### [What is required]
Drop every picture. Return the rest of the entries exactly.
[[ The records open ]]
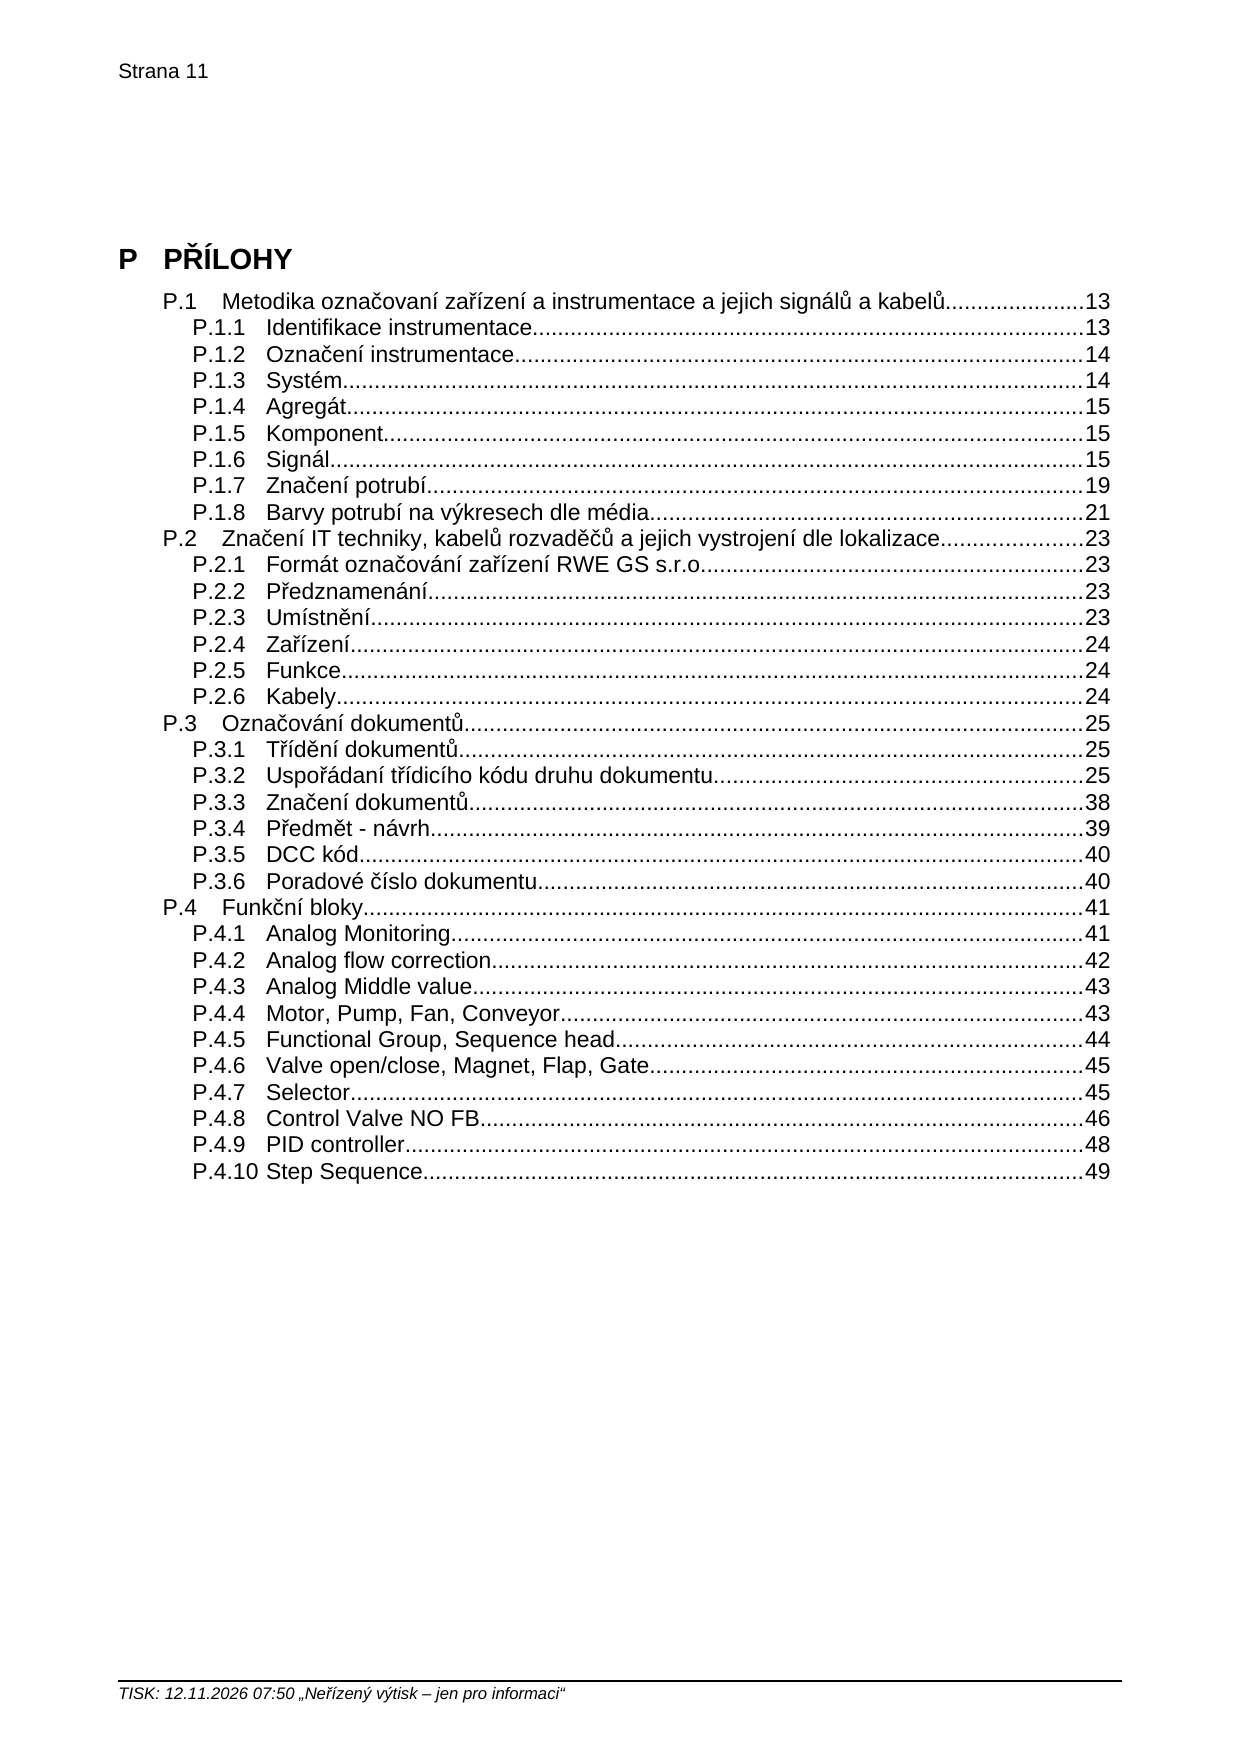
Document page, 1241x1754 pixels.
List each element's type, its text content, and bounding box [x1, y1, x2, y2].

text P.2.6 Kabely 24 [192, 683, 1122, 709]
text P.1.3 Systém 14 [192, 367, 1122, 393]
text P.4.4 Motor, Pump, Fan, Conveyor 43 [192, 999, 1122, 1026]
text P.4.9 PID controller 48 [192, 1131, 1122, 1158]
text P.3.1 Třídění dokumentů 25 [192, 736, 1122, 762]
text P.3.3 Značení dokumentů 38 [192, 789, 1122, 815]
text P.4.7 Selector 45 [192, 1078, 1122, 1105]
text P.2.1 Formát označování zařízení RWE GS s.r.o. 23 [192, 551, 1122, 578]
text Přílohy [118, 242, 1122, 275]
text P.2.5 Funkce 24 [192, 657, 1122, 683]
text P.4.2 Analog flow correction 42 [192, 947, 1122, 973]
[[ The records closed ]]
### [Answer area]
Document page, 1241x1754 pixels.
List each element's type, its text content, and bounding box [x1, y1, x2, y2].

text P.2.6 Kabely 24 [192, 683, 1122, 709]
text P.1.3 Systém 14 [192, 367, 1122, 393]
text P.4.4 Motor, Pump, Fan, Conveyor 43 [192, 999, 1122, 1026]
text P.4.9 PID controller 48 [192, 1131, 1122, 1158]
text P.3.1 Třídění dokumentů 25 [192, 736, 1122, 762]
text P.3.3 Značení dokumentů 38 [192, 789, 1122, 815]
text P.4.7 Selector 45 [192, 1078, 1122, 1105]
text P.2.1 Formát označování zařízení RWE GS s.r.o. 23 [192, 551, 1122, 578]
text Přílohy [118, 242, 1122, 275]
text P.2.5 Funkce 24 [192, 657, 1122, 683]
text P.4.2 Analog flow correction 42 [192, 947, 1122, 973]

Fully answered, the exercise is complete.